Lynn Sky notes that while Blue’s painting style was realism, the point of view he painted allowed them to fit into the abstract trend of the time. “If he got super close or created a particularly misty scene, the painting would look abstract because you really couldn’t tell what you were looking at,” she says. “Even mechanical things, like the front of a car, would feel like an abstract painting.”
It was also around that time that Blue began to experiment with adding a scientific component to his art. His first project was an 8-foot-tall fiberglass sea monster, which he planned to drop into Lake Murray. Using a pulley and weights, he would make the monster move when a boat came by and dive underwater if the boater came to investigate. Also, of course, a sound system that would emit loud growls. “I woke up one day and realized I was crazy and dumped the whole thing in the trash,” he says. “On top of wasting time, I’d made a terrible mess.”
After completing Tunnelvision, Blue continued to evolve as a painter, building on themes and experimenting with color and light. “The blacks are never black enough and the whites are never white enough,” he says. “You’ve got to get the color right, then you can begin to work on solving the light. Now that’s where it gets interesting.”
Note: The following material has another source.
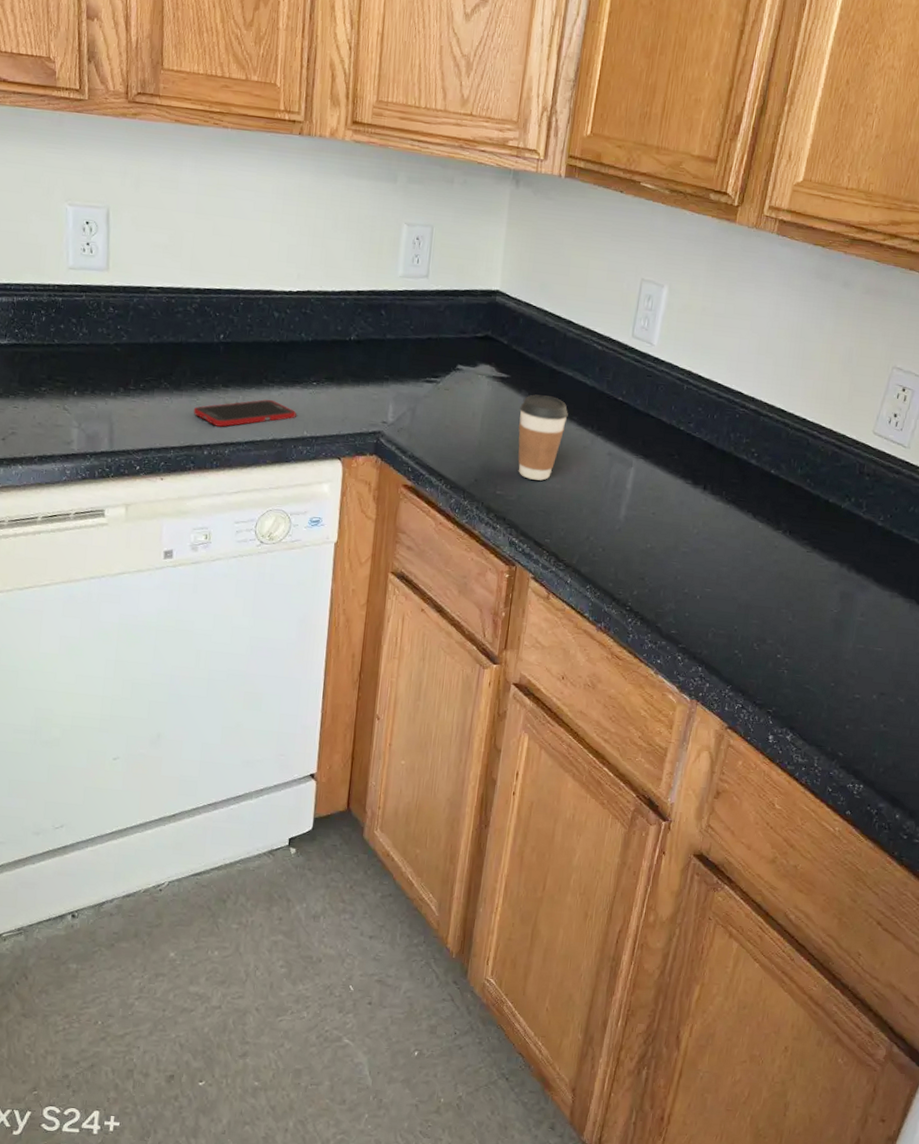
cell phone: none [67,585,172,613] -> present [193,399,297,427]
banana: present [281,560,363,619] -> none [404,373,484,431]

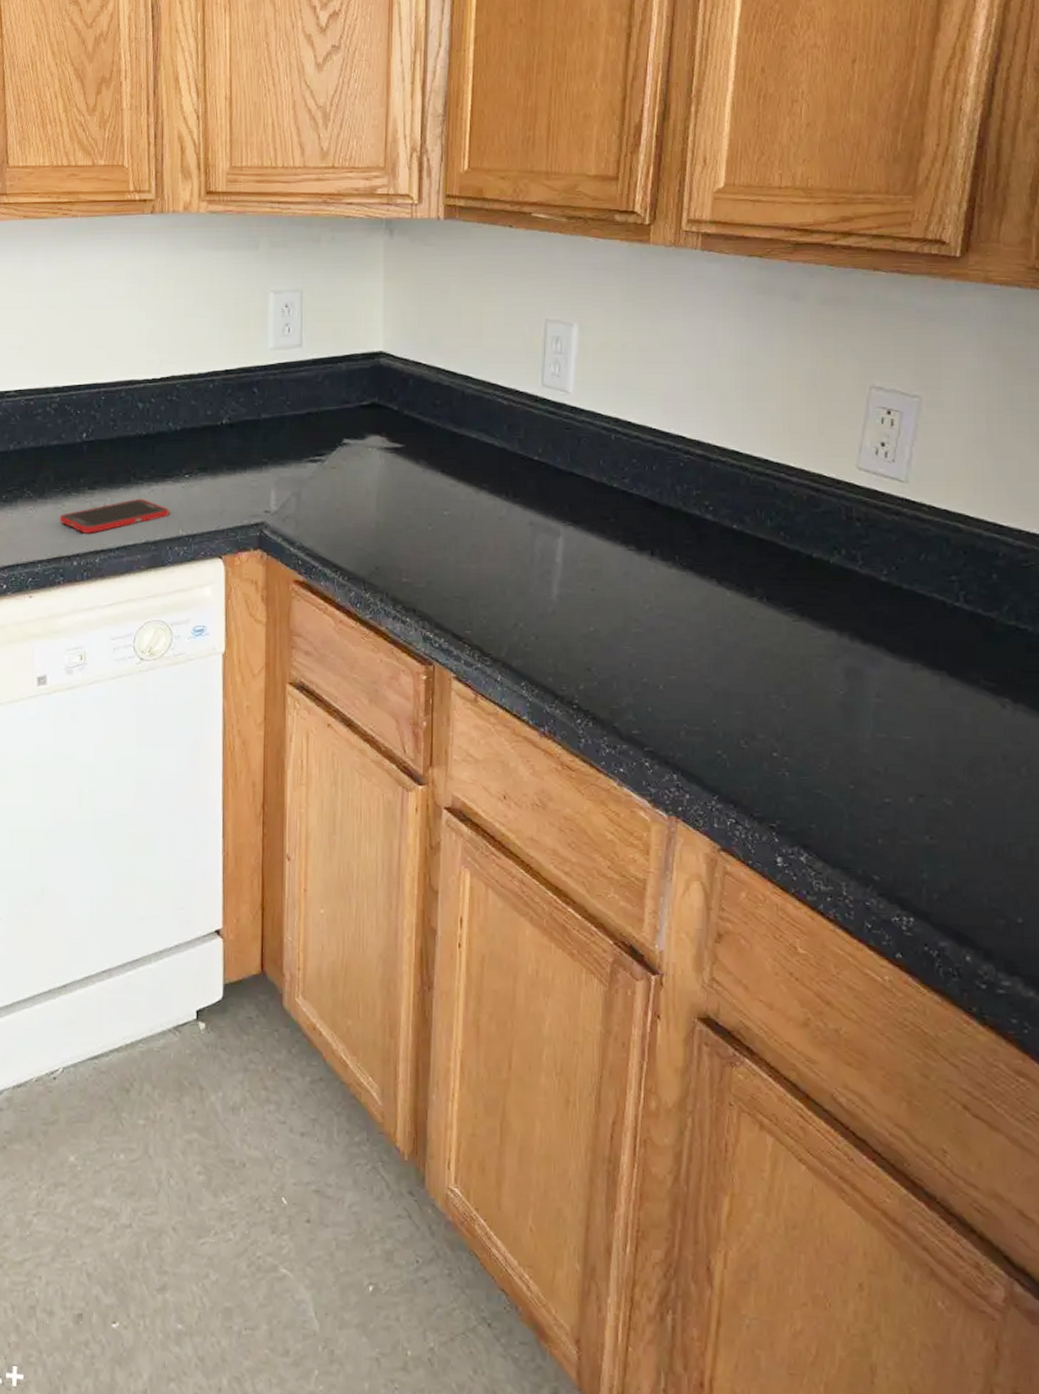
coffee cup: present [518,394,568,481] -> none [419,463,477,562]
Blue Sky has worked as a full-time artist since 1971. In that time, he has exhibited alongside such artists as Robert Rauschenberg, Andrew Wyeth, Isamu Noguchi, Louise Nevelson, George Tooker, and Winslow Homer at sites that include the White House, the National Academy of Design, and the National Museum of Fine Arts in Stockholm, Sweden. His work is part of the public collection of the Smithsonian Institution as well as private collections at major corporations throughout the United States. Examples of Blue’s work can be seen throughout Columbia, including murals at the USC Visitor Center, the South Carolina State Museum, and Congaree National Park, as well as sculptures such as NEVERBUST, a silver chain connecting two buildings on Main Street.